** DIRECTIONS **
Every entry that follows should be reproduced exactly.

** SUPPLIED MATERIAL **
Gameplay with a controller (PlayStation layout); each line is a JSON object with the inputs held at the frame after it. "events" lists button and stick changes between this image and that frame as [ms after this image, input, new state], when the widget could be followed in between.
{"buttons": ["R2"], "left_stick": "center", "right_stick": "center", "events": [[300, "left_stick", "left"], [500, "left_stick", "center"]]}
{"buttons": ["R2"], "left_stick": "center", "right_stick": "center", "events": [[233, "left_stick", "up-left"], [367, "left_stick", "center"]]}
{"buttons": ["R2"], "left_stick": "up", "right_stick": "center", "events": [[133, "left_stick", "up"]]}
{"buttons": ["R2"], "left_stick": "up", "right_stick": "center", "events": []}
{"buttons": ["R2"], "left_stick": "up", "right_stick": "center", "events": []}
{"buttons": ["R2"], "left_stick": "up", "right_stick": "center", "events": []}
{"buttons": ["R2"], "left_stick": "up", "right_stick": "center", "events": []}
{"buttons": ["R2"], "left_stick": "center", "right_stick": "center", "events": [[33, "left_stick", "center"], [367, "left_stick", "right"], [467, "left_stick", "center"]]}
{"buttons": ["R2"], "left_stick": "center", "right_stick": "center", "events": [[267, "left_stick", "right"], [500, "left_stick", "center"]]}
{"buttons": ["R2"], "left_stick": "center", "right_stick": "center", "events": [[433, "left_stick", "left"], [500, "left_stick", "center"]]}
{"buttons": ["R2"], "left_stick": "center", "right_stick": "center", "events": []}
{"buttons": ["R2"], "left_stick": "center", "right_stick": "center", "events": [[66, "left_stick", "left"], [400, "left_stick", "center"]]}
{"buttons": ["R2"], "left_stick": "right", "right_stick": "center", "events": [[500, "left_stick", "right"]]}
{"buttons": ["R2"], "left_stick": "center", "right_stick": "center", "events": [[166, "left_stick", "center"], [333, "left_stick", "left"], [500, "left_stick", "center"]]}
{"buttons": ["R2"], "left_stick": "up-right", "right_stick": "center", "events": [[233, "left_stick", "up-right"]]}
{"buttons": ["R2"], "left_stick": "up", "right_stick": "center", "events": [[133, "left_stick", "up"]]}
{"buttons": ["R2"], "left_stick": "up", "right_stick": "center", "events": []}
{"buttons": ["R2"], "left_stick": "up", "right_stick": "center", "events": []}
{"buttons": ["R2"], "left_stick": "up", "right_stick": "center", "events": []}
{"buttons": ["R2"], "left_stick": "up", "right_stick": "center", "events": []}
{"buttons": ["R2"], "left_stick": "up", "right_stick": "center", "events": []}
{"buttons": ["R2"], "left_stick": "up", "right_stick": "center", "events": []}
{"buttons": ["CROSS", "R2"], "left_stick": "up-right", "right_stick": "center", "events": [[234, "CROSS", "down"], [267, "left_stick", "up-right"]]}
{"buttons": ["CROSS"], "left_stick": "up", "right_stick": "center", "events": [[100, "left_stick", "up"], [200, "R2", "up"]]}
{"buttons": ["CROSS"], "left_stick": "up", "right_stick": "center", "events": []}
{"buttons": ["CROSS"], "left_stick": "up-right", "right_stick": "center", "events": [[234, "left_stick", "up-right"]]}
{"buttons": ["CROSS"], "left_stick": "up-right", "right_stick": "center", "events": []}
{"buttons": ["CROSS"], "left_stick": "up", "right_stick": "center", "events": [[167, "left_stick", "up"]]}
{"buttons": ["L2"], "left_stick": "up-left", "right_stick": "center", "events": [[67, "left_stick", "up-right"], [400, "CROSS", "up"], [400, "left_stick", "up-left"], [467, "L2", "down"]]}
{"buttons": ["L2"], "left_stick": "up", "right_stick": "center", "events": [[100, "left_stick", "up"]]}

** FINISHED TASK **
Gameplay with a controller (PlayStation layout); each line is a JSON object with the inputs held at the frame after it. "events" lists button and stick changes between this image and that frame as [ms after this image, input, new state], when the widget could be followed in between.
{"buttons": ["R2"], "left_stick": "center", "right_stick": "center", "events": [[300, "left_stick", "left"], [500, "left_stick", "center"]]}
{"buttons": ["R2"], "left_stick": "center", "right_stick": "center", "events": [[233, "left_stick", "up-left"], [367, "left_stick", "center"]]}
{"buttons": ["R2"], "left_stick": "up", "right_stick": "center", "events": [[133, "left_stick", "up"]]}
{"buttons": ["R2"], "left_stick": "up", "right_stick": "center", "events": []}
{"buttons": ["R2"], "left_stick": "up", "right_stick": "center", "events": []}
{"buttons": ["R2"], "left_stick": "up", "right_stick": "center", "events": []}
{"buttons": ["R2"], "left_stick": "up", "right_stick": "center", "events": []}
{"buttons": ["R2"], "left_stick": "center", "right_stick": "center", "events": [[33, "left_stick", "center"], [367, "left_stick", "right"], [467, "left_stick", "center"]]}
{"buttons": ["R2"], "left_stick": "center", "right_stick": "center", "events": [[267, "left_stick", "right"], [500, "left_stick", "center"]]}
{"buttons": ["R2"], "left_stick": "center", "right_stick": "center", "events": [[433, "left_stick", "left"], [500, "left_stick", "center"]]}
{"buttons": ["R2"], "left_stick": "center", "right_stick": "center", "events": []}
{"buttons": ["R2"], "left_stick": "center", "right_stick": "center", "events": [[66, "left_stick", "left"], [400, "left_stick", "center"]]}
{"buttons": ["R2"], "left_stick": "right", "right_stick": "center", "events": [[500, "left_stick", "right"]]}
{"buttons": ["R2"], "left_stick": "center", "right_stick": "center", "events": [[166, "left_stick", "center"], [333, "left_stick", "left"], [500, "left_stick", "center"]]}
{"buttons": ["R2"], "left_stick": "up-right", "right_stick": "center", "events": [[233, "left_stick", "up-right"]]}
{"buttons": ["R2"], "left_stick": "up", "right_stick": "center", "events": [[133, "left_stick", "up"]]}
{"buttons": ["R2"], "left_stick": "up", "right_stick": "center", "events": []}
{"buttons": ["R2"], "left_stick": "up", "right_stick": "center", "events": []}
{"buttons": ["R2"], "left_stick": "up", "right_stick": "center", "events": []}
{"buttons": ["R2"], "left_stick": "up", "right_stick": "center", "events": []}
{"buttons": ["R2"], "left_stick": "up", "right_stick": "center", "events": []}
{"buttons": ["R2"], "left_stick": "up", "right_stick": "center", "events": []}
{"buttons": ["CROSS", "R2"], "left_stick": "up-right", "right_stick": "center", "events": [[234, "CROSS", "down"], [267, "left_stick", "up-right"]]}
{"buttons": ["CROSS"], "left_stick": "up", "right_stick": "center", "events": [[100, "left_stick", "up"], [200, "R2", "up"]]}
{"buttons": ["CROSS"], "left_stick": "up", "right_stick": "center", "events": []}
{"buttons": ["CROSS"], "left_stick": "up-right", "right_stick": "center", "events": [[234, "left_stick", "up-right"]]}
{"buttons": ["CROSS"], "left_stick": "up-right", "right_stick": "center", "events": []}
{"buttons": ["CROSS"], "left_stick": "up", "right_stick": "center", "events": [[167, "left_stick", "up"]]}
{"buttons": ["L2"], "left_stick": "up-left", "right_stick": "center", "events": [[67, "left_stick", "up-right"], [400, "CROSS", "up"], [400, "left_stick", "up-left"], [467, "L2", "down"]]}
{"buttons": ["L2"], "left_stick": "up", "right_stick": "center", "events": [[100, "left_stick", "up"]]}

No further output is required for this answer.